• **Document excerpt**
········

Just over half of the funds, $350,000 came from Commericialisation Australia, a federal government initiative to boost Australian start-ups.
Chief marketing officer Kit Kriewaldt told StartupSmart the government funds were an indication the government was increasingly focused on supporting Australian tech start-ups.
“That’s the way the start-up industry is going in Australia. Commercialisation Australia funded a lot of heavy industry and mining start-ups as well, but part of what drew them to us was we’re representative of the new economy and a bit of a shift in Australia’s business direction,” Kriewaldt says.
The platform allows users to publish ebooks, brochures and corporate newsletters as apps for mobile and desktop devices.
The platform is running on the iOS system, with the Android version in later stage beta testing. They intend to have a Microsoft 8 version out later this year.
The funding will allow the start-up to scale globally in the coming months.
“We’re looking to establish strong customer relationships in different key markets, including continental Europe, the UK, New York and Asia. We’re going to use the money to either get people on the ground and start some serious business development or for travel expenses of the core team,” Kriewaldt says.

········

• **Information**
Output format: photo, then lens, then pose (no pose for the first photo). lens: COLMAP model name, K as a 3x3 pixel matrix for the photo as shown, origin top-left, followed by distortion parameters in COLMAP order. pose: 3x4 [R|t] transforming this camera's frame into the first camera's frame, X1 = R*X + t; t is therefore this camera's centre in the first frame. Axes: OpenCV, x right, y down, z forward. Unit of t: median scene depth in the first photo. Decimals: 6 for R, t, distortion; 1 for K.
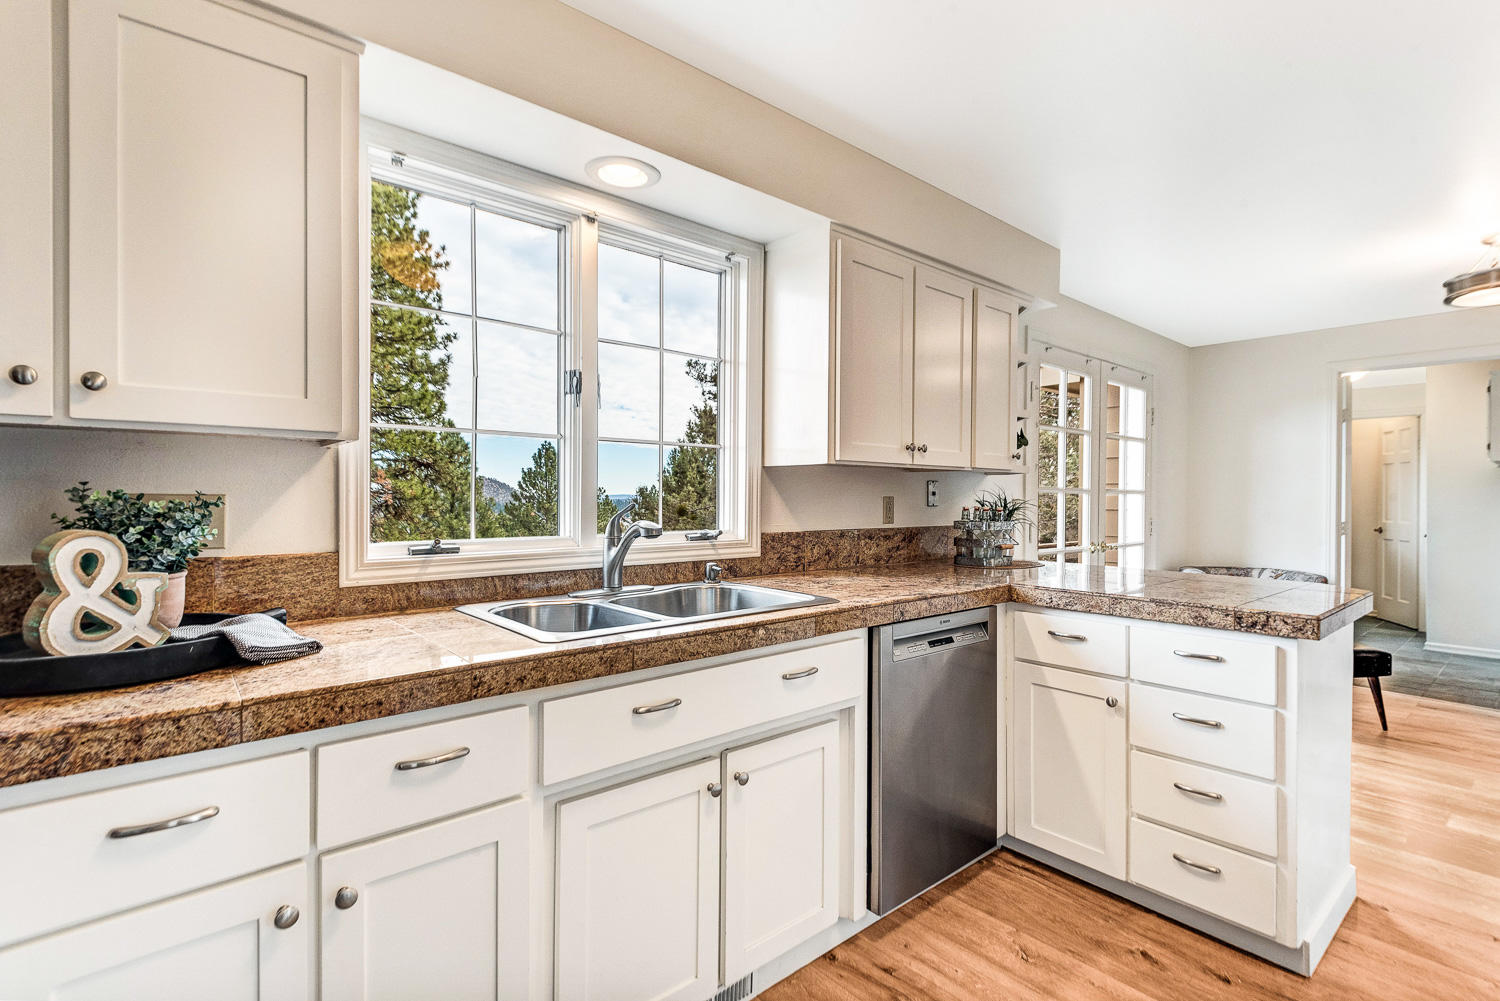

········

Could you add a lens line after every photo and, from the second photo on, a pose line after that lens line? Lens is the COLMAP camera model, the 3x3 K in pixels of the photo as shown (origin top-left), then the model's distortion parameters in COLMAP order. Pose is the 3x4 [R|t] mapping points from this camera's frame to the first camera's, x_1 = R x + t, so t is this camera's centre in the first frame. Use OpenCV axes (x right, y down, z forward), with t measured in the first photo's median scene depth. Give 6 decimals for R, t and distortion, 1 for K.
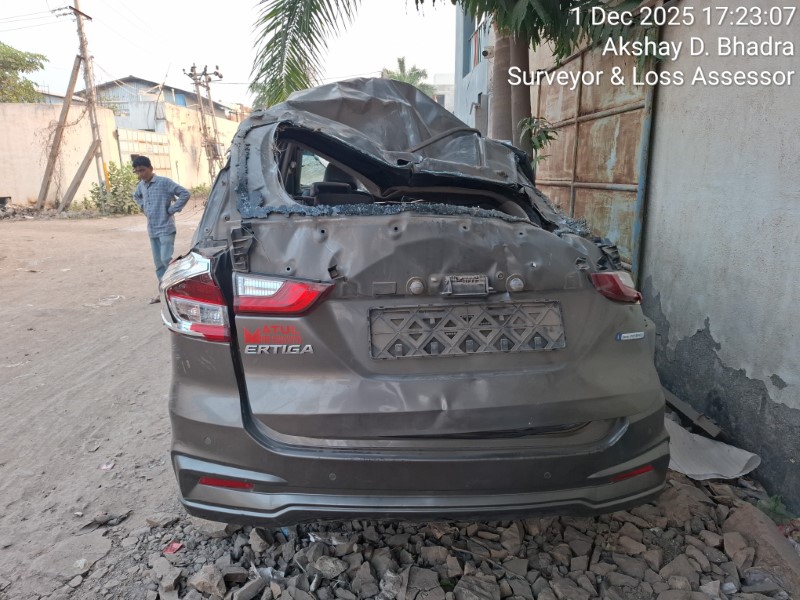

········

• **Things to do**
(a) In the start-up funding article, which version of the platform is in later-stage beta testing?
(b) Carry on the start-up funding article from the point where it stops.

• **Answers**
(a) The Android version.

(b)
They’ve already hired a business development manager in the UK, and will be using networks built while taking part in a Berlin accelerator program last year to locate similar roles in Europe.
“Asia is closer for us to travel to and we have fewer inroads there, so it’s better for us to send people there (Europe) for now,” Kriewaldt says.
Liquid State incorporated in October 2011. After graduating from the Startupbootcamp Berlin accelerator program in November 2012, the team of four returned to Brisbane and began raising funds.
“We’re still asking ourselves exactly how we got the angel funding,” Kriewaldt says, adding they had always intended to pitch to Brisbane Angels. “It’s not a very sexy or exciting process, but we pitched to the group and it went from there.”
Kriewaldt says that having to pitch their business every day for six months during the Berlin bootcamp helped them get a clear vision for their business and how to sell it.